“Si alguno está en Cristo, nueva criatura es; las cosas viejas pasaron; he aquí todas son hechas nuevas.” (2 Corintios 5:17)
Nuestra identidad es la respuesta a una pregunta fundamental: ¿quién soy? Vivimos en una sociedad que muchas veces define a las personas por su apariencia, profesión, capacidades, errores, posesiones o por la opinión de los demás. Sin embargo, la Biblia nos enseña que nuestra verdadera identidad tiene su origen en Dios.

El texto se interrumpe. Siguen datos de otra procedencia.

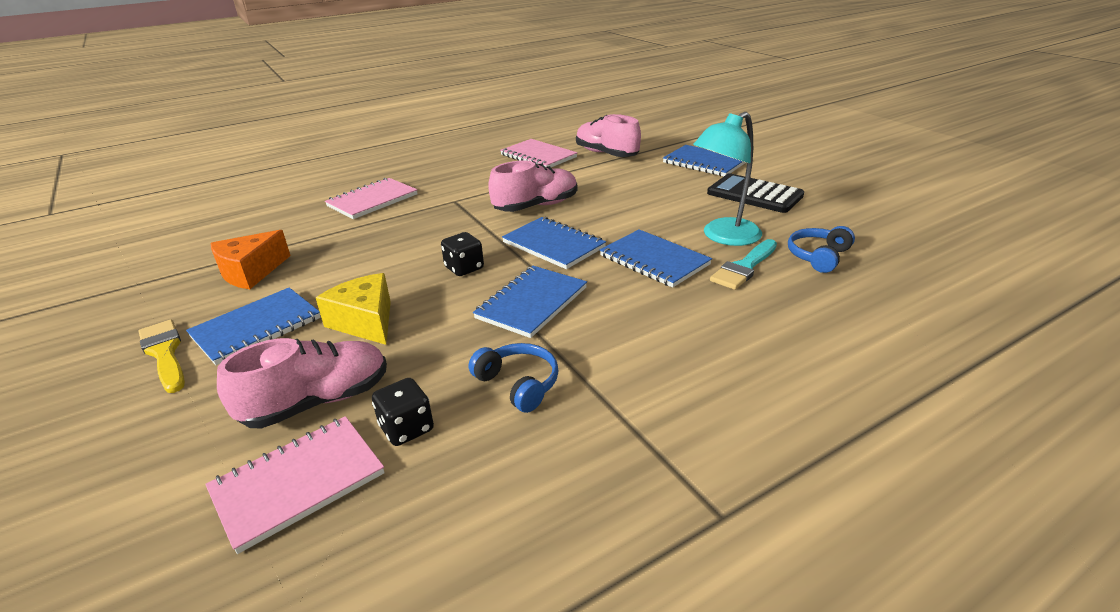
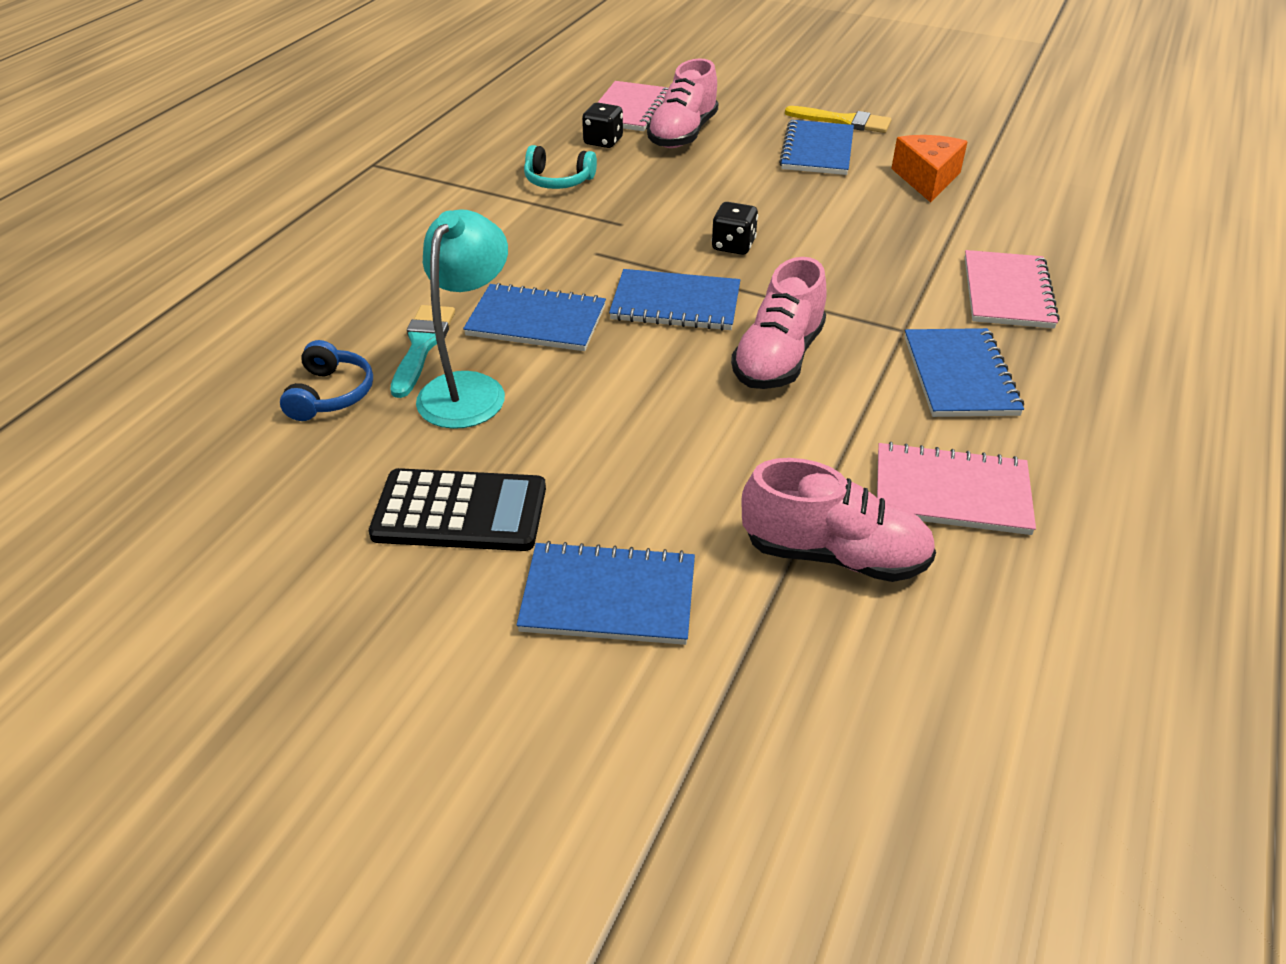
camera: 145 degrees right, 10 degrees up
(365, 322) = (740, 179): yellow cheese -> none
(518, 384) = (558, 180): blue headphones -> turquoise headphones
(532, 303) = (619, 235): blue notebook -> blue notebook (960, 376)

Génesis 1:27 declara que fuimos creados a imagen de Dios. Esto significa que nuestro valor no depende de lo que tenemos ni de lo que otros piensen de nosotros, sino de que somos creación de Dios y tenemos un propósito establecido por Él.
Cuando recibimos a Cristo, nuestra identidad es transformada, ahora somos nuevas criaturas. Ya no debemos vivir definidos por nuestro pasado, heridas, fracasos o pecados. En Cristo somos perdonados, restaurados y llamados a una vida nueva.
Además, 1 Pedro 2:9 nos recuerda que “Somos pueblo escogido, real sacerdocio y nación santa”. Nuestra identidad también implica pertenencia, propósito y responsabilidad.
Por eso, conocer nuestra identidad bíblica nos permite vivir con seguridad, dignidad y propósito.
Cuando sabemos quiénes somos en Dios, dejamos de buscar nuestra identidad en el mundo y comenzamos a vivir conforme al diseño que Él estableció para nuestra vida.